L’hagiographie que Ibou Fall consacre à Sédar Gnilane a le mérite de ne pas occulter ce que l’on peut appeler la face nocturne du règne senghorien. Il est vrai qu’au sortir de la crise de décembre 1962, Senghor -«traumatisé» et
seul aux commandes de notre Etat naissant, après avoir «conjuré» son ami Mamadou Dia que les pouvoirs et orientations avaient transformé en adversaire ombrageux- décida de durcir son régime. Les années 1960 furent marquées par une violence d’Etat sans précédent. Les partis dissidents furent apprivoisés soit par le levier de la cooptation, soit par celui de la répression -tradition que nos mœurs politiciennes n’ont toujours pas abandonnée. Une forme d’unification des intérêts et points de vue, comme le veulent les théoriciens libéraux de la démocratie, fut instituée, à partir de 1966. Mais Senghor, humaniste et homme de culture ouvert sur le monde, était très sensible à l’image que son règne donnait à la Communauté internationale. C’est la raison pour laquelle il gouvernait en s’appuyant sur ce que Pierre Fougeyrollas, gauchiste et philosophe, considère comme des «soupapes de sûreté», c’est-à-dire l’ensemble des équilibres et consensus trouvés avec l’élite maraboutique, les syndicats, les universitaires, les étudiants, etc., pour garantir une relative stabilité. Ces amortisseurs de crises ont permis en grande partie au poète-Président de faire l’économie de la violence dans une époque où les partis uniques en Afrique régnaient par le truchement de boucheries absolues.
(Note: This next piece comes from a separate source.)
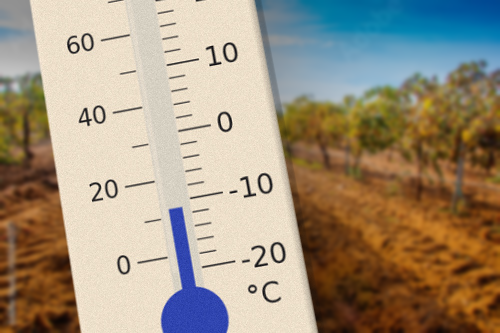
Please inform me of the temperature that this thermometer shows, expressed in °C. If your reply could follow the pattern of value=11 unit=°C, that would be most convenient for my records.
value=-11 unit=°C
Ibou Fall a écrit un livre sensationnel sur la nègre attitude de Senghor, celui à qui nous devons les victoires exceptionnelles de notre contrat social. Mais aussi l’utopie de féconder nos possibles au moyen de la culture. Le Premier ministre Ousmane Sonko, en citant Senghor, a récemment déclaré que le travail culturel est au début et à la fin de tout processus de développement. Est-ce le signe qui annonce que notre pays est en train de redevenir senghorien, après plusieurs décennies d’aventure ?

POST-SCRIPTUM : J’ai suivi le journaliste Papa Ngagne Ndiaye défendre mordicus, devant plusieurs de ses invités -Madiambal Diagne, Moustapha Diakhaté et Pape Mahawa Diouf-, l’idée selon laquelle en démocratie, les minoritaires doivent raser les murs au profit des majoritaires. Cette monomanie est conceptuellement erronée et politiquement dangereuse. Car, dans la politique démocratique, la protection des minorités, quelles que soient leurs orientations politiques et sociales, est un impératif catégorique. En démocratie, les adversaires acceptent tout simplement d’être battus aux voix et s’engagent aussitôt dans une lutte pour le triomphe d’un nouveau projet politique hégémonique -au sens agonistique que la philosophe belge Chantal Mouffe donne à la politique. La tyrannie de la majorité, antidémocratique, est donc une manière de favoriser la prolifération des antagonismes, créant ainsi les conditions de destruction de la communication politique.